Look below for the line holding "A deep learning-based" and the line holding "## ✨ Features". Transcribe exactly those lines and all lines between them, nothing more.
....................
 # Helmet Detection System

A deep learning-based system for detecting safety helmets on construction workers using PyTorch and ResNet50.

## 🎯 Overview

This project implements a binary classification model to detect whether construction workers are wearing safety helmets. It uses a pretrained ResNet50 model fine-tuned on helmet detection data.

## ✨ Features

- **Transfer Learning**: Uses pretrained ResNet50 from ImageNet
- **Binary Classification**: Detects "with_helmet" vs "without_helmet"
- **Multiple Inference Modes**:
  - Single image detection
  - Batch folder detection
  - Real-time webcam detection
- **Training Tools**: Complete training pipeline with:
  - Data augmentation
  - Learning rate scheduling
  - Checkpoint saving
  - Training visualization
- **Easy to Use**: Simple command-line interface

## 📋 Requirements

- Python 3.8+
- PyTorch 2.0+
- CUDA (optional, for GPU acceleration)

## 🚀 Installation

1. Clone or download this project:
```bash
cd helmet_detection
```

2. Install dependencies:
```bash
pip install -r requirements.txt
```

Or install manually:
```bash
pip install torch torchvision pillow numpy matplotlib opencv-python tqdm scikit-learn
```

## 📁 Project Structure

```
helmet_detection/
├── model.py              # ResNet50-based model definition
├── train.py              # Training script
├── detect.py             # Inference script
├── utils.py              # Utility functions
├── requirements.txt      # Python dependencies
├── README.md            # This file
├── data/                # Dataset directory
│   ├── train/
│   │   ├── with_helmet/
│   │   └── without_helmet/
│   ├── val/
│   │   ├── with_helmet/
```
....................
(Solution to the exercise):
A deep learning-based system for detecting safety helmets on construction workers using PyTorch and ResNet50.

## 🎯 Overview

This project implements a binary classification model to detect whether construction workers are wearing safety helmets. It uses a pretrained ResNet50 model fine-tuned on helmet detection data.

## ✨ Features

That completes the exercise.